William buscaba a sus víctimas entre las indigentes y vendedoras
ambulantes de Quito. Estas eran mujeres desvalidas que por lo general
padecían problemas de salud física o mental, tenían entre 20 y 30 años
(exceptuando dos víctimas), poseían muy escasa higiene, educación nula o
casi nula, baja estatura (por ser casi todas de raza aborigen) y, pese a
su desconfianza hacia cualquiera que no fuera de su condición social
(incluso tratándose de gente del gobierno o de instituciones de
caridad), guardaban una potencial ingenuidad hacia aquellos con quienes
podían sentirse identificadas en virtud de una compartida miseria
material.
Según se ve en las reconstrucciones
criminalísticas, este era el tipo de mujeres que le conocían, se fiaban
de su falsa amabilidad y sus tentadoras propuestas, y accedían a
seguirlo a espacios aislados donde eran violadas, torturadas y
asesinadas, en la forma en que más adelante se detallará. A estas
mujeres William les hacía conversa, las seducía (a una incluso le dio
una flor), les ofrecía mantenerlas económicamente o alguna otra cosa a
cambio de que accedan a tener sexo con él en algún lugar apartado.

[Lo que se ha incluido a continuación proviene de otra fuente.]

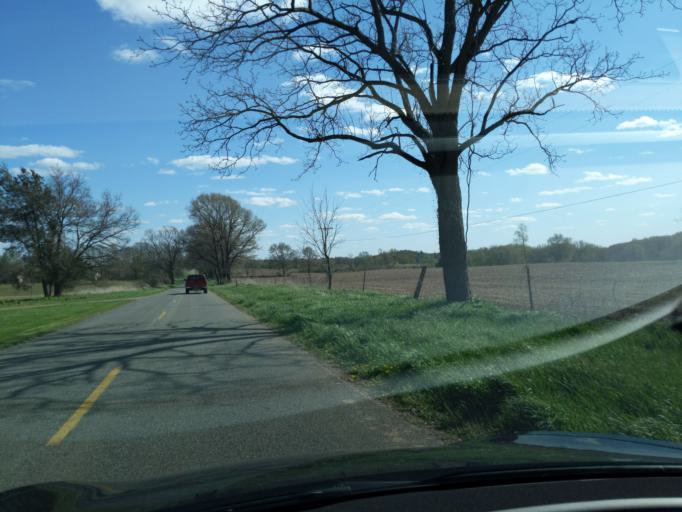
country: US
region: Michigan
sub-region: Ingham County
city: Leslie
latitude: 42.3522
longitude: -84.5318
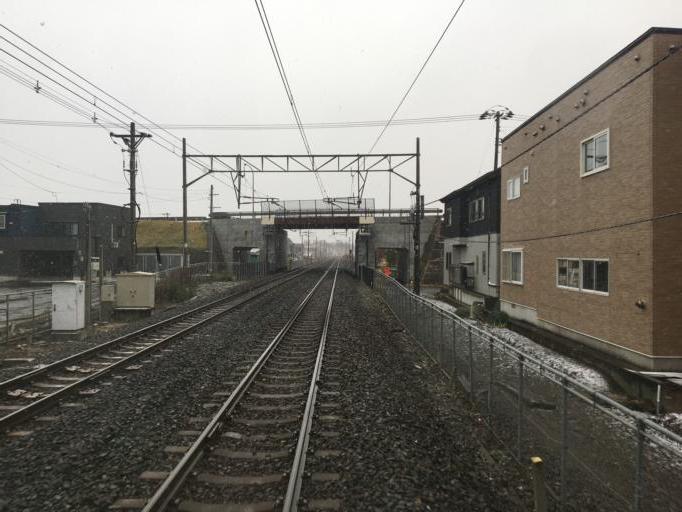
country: JP
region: Aomori
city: Aomori Shi
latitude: 40.8331
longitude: 140.8069
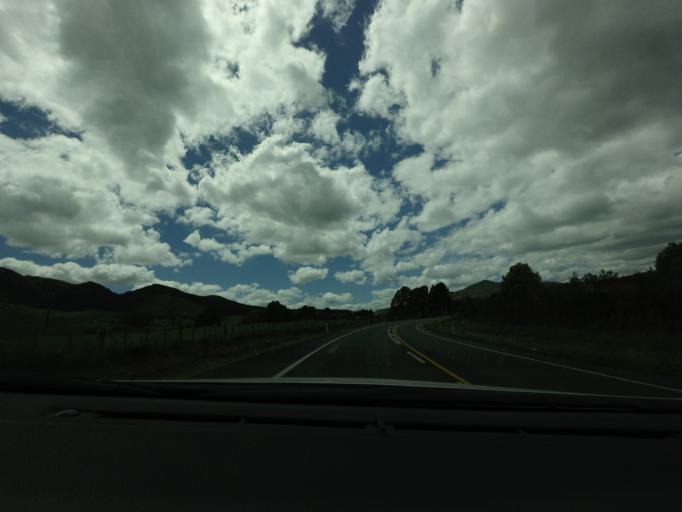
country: NZ
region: Bay of Plenty
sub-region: Rotorua District
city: Rotorua
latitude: -38.3433
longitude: 176.3611
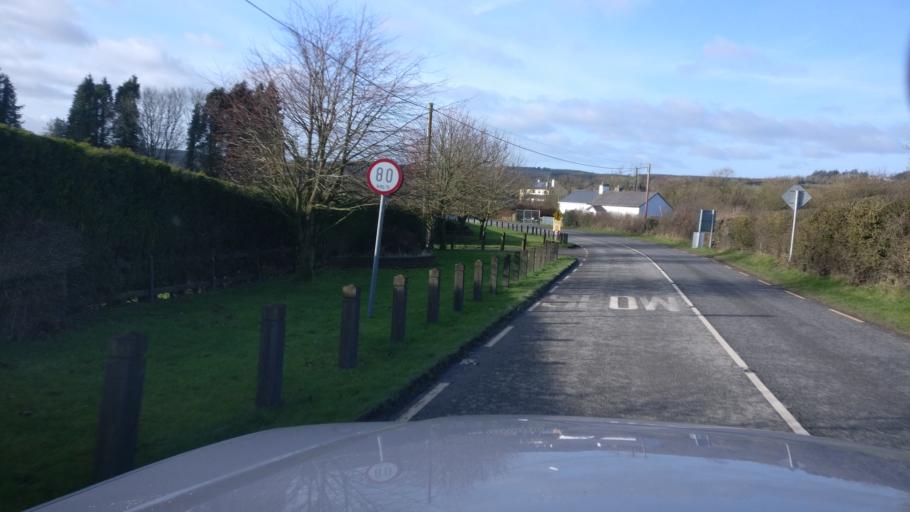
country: IE
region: Leinster
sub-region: Kilkenny
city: Castlecomer
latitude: 52.8894
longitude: -7.1611
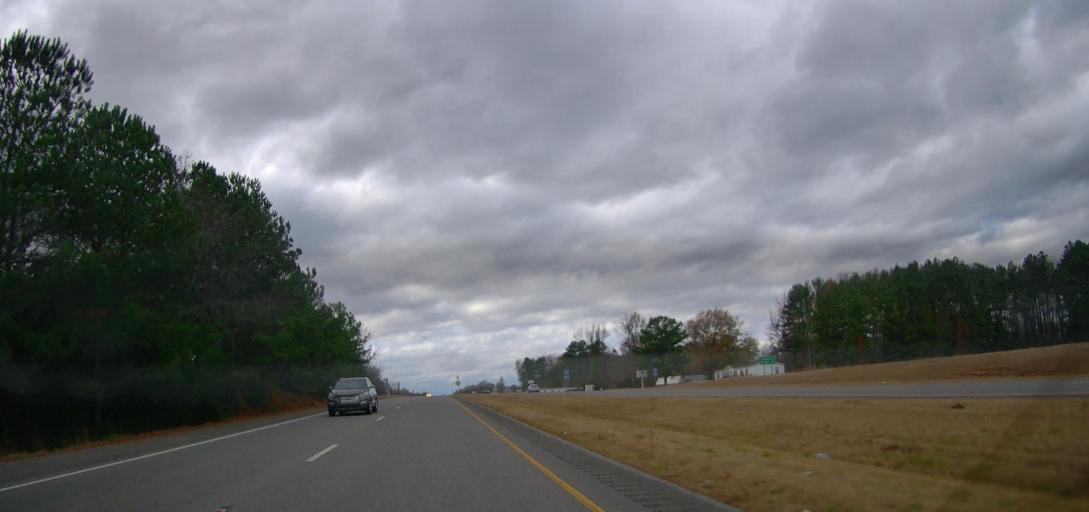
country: US
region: Alabama
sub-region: Lawrence County
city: Town Creek
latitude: 34.5903
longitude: -87.4266
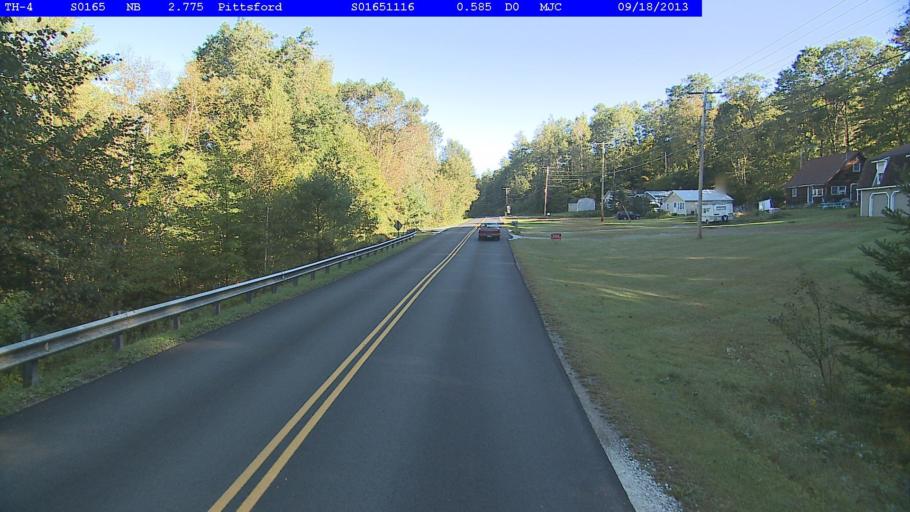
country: US
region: Vermont
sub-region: Rutland County
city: Rutland
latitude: 43.6778
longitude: -72.9457
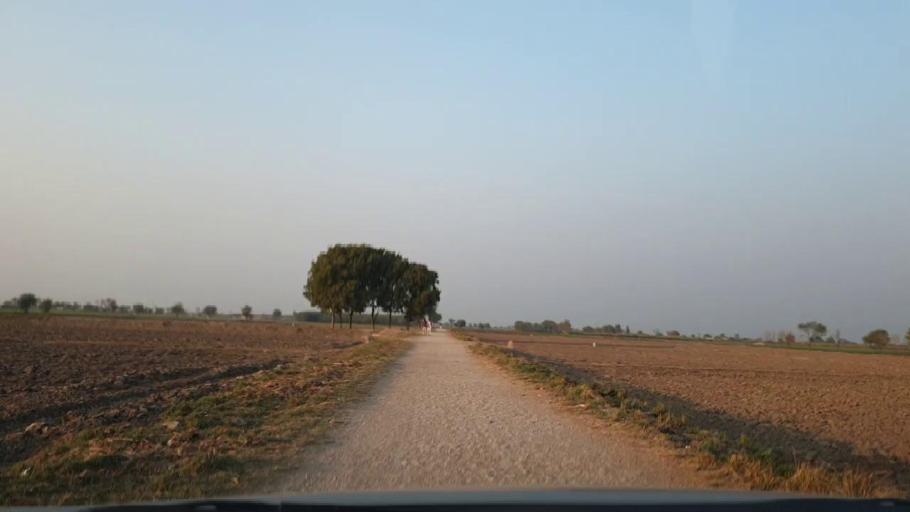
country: PK
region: Sindh
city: Tando Adam
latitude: 25.7134
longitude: 68.5792
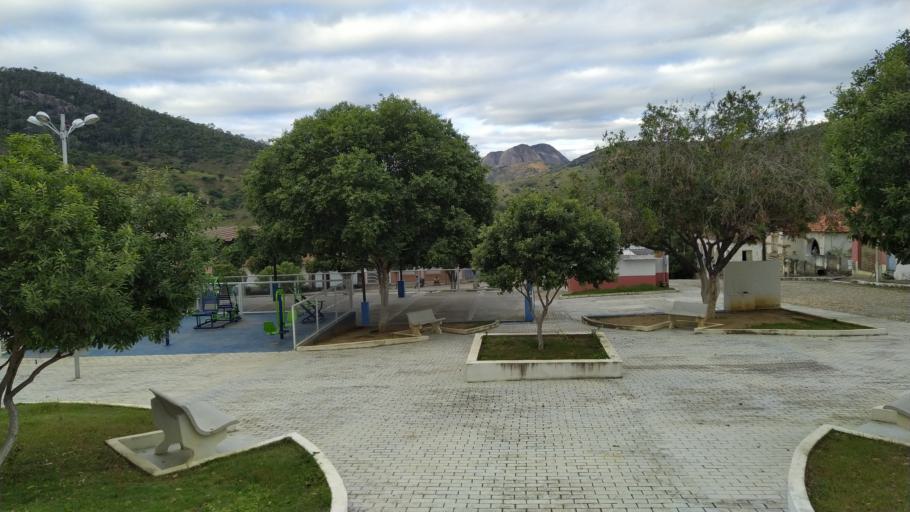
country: BR
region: Minas Gerais
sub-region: Almenara
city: Almenara
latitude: -16.5195
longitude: -40.4437
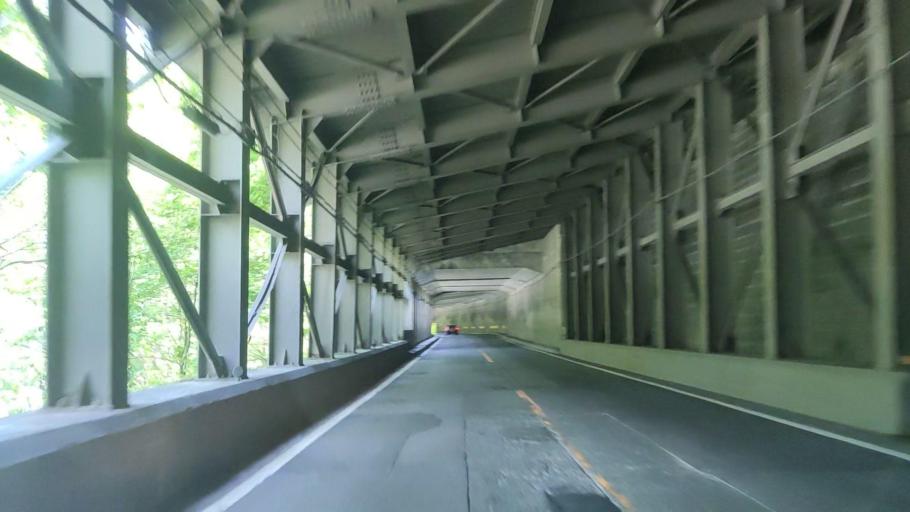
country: JP
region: Niigata
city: Itoigawa
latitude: 36.9058
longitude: 137.8641
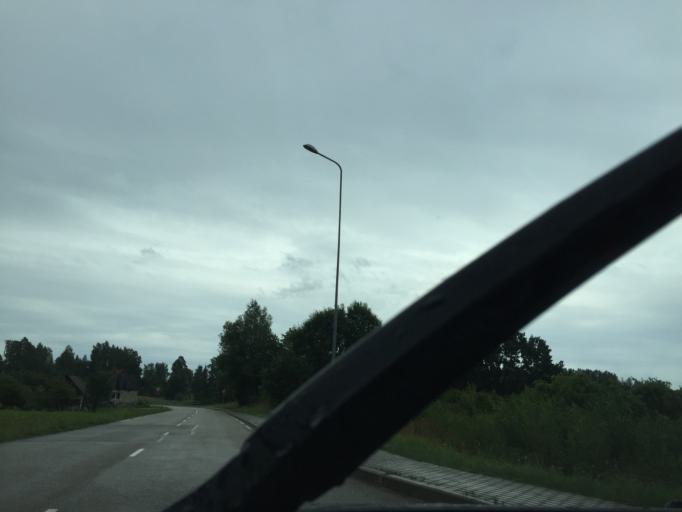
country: LV
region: Preilu Rajons
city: Jaunaglona
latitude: 56.2406
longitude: 27.2165
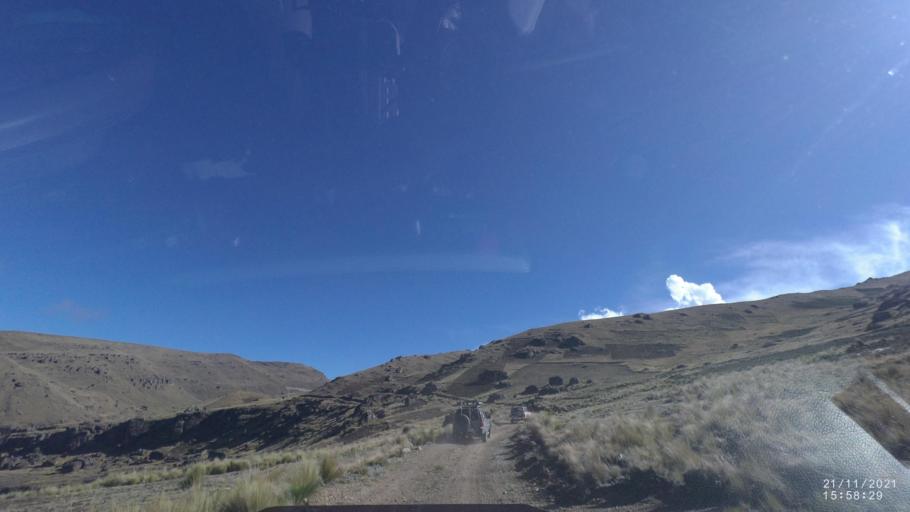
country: BO
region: Cochabamba
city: Cochabamba
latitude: -16.9779
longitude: -66.2634
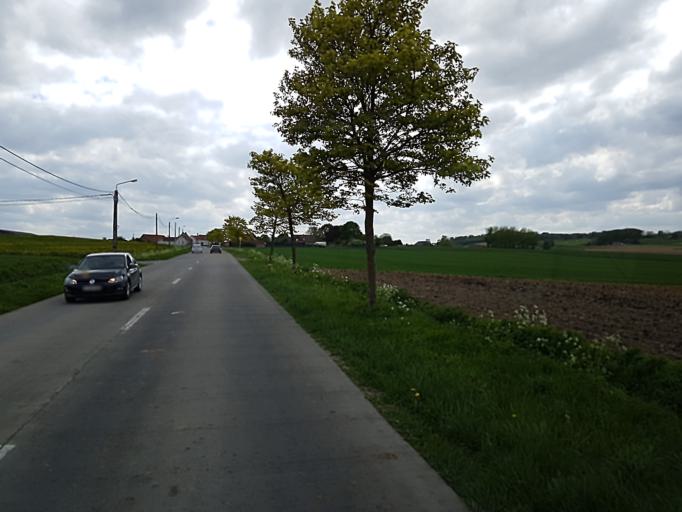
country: BE
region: Wallonia
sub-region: Province du Hainaut
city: Celles
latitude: 50.6625
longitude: 3.4395
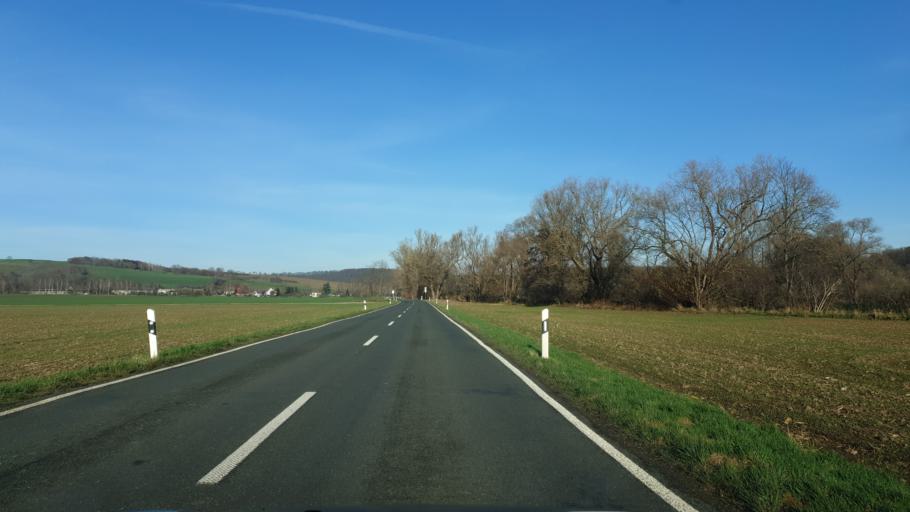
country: DE
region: Saxony-Anhalt
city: Wetterzeube
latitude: 50.9904
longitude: 11.9889
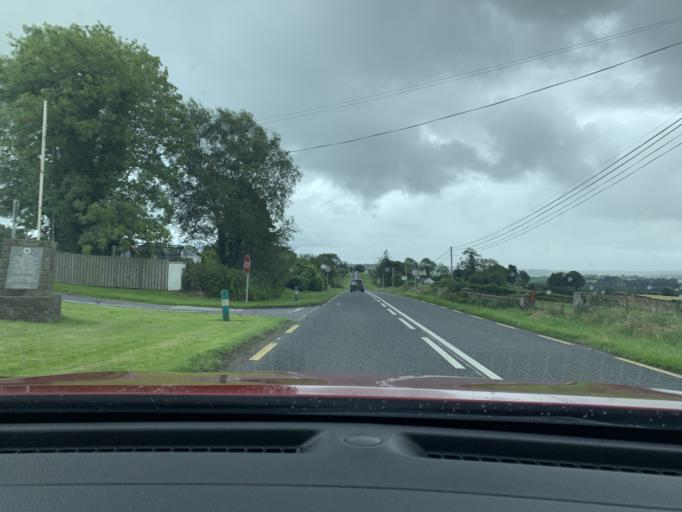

Con muchas de las víctimas el asesino
comió antes de matarlas y, misteriosamente según se supo tras los
interrogatorios, el asesino decía que casi todas sus víctimas se
llamaban “Blanca” y tenían 27 años. Aquí debe tenerse en cuenta que él
fingía estar loco y poseído por espíritus, de modo que lo de “Blanca” de
27 años debía ser parte de sus jugadas de manipulación; pero, como bien
señalaron los psiquiatras, en el fondo era un dato importante porque,
aunque fuese algo surgido en el marco de la mentira deliberada, indicaba
asociaciones inconscientes que señalaban la búsqueda de una víctima
arquetipica y simbólica en sus víctimas reales y concretas.
En cuanto al modus operandi del asesino,
éste, después de ganarse la confianza de la víctima y hacerle
ofrecimientos (seguridad, comida, estabilidad económica) a cambio de
favores carnales, se iba a un lugar apartado con la víctima y allí,
presa de sus impulsos sádicos y su ansiedad sexual, la agredia, la
dominaba, le ataba las piernas a la altura de los tobillos y contra los
matorrales, la colocaba en posición ginecológica, la violaba y,
usualmente la torturaba y mutilaba (a algunas les extrajo los
genitales…) antes de acabar matándola con sus propias manos, con
cuerdas, ropa de la víctima o alguna otra cosa que improvisadamente
pudiera emplear como elemento para la ejecución.
Era un verdadero sádico, que describió
aquellos momentos de crueldad como “algo magnificente e indescriptible”.
Y es que, al igual que el inteligente y complejo Harold Shipman, este
primitivo asesino de inteligencia mediocre, gozaba también del
sentimiento de poder que le inspiraba tener en sus manos la vida de la
víctima, por lo que afirmó: “era un placer que no tiene explicación, mi
poder, tener en mis manos la víctima”…
Según diagnosticaron los psiquiatras, a
nivel interno, durante la consecución de los crímenes el asesino se
mostraba primeramente lúcido y consciente, pero con cierto temor,
ofuscación, y ansiosa y violenta búsqueda de la satisfacción de la
pulsión sexual, cosas estas que después iban cediendo paso a una
disminución paulatina de la conciencia, causada por el aumento del
arrebato emocional, la excitación y el deseo por dominar, someter, y
torturar, pulsiones estas que alcanzaban su cúspide en el momento en que
el asesino, extrayendo manualmente los genitales de las víctimas,
sentía el latir de la carne y el calor y la humedad de la sangre en sus
manos, llegando a experimentar lo que los especialistas denominaron un
“paroxismo con sentimientos místicos y de poder sobre la vida”.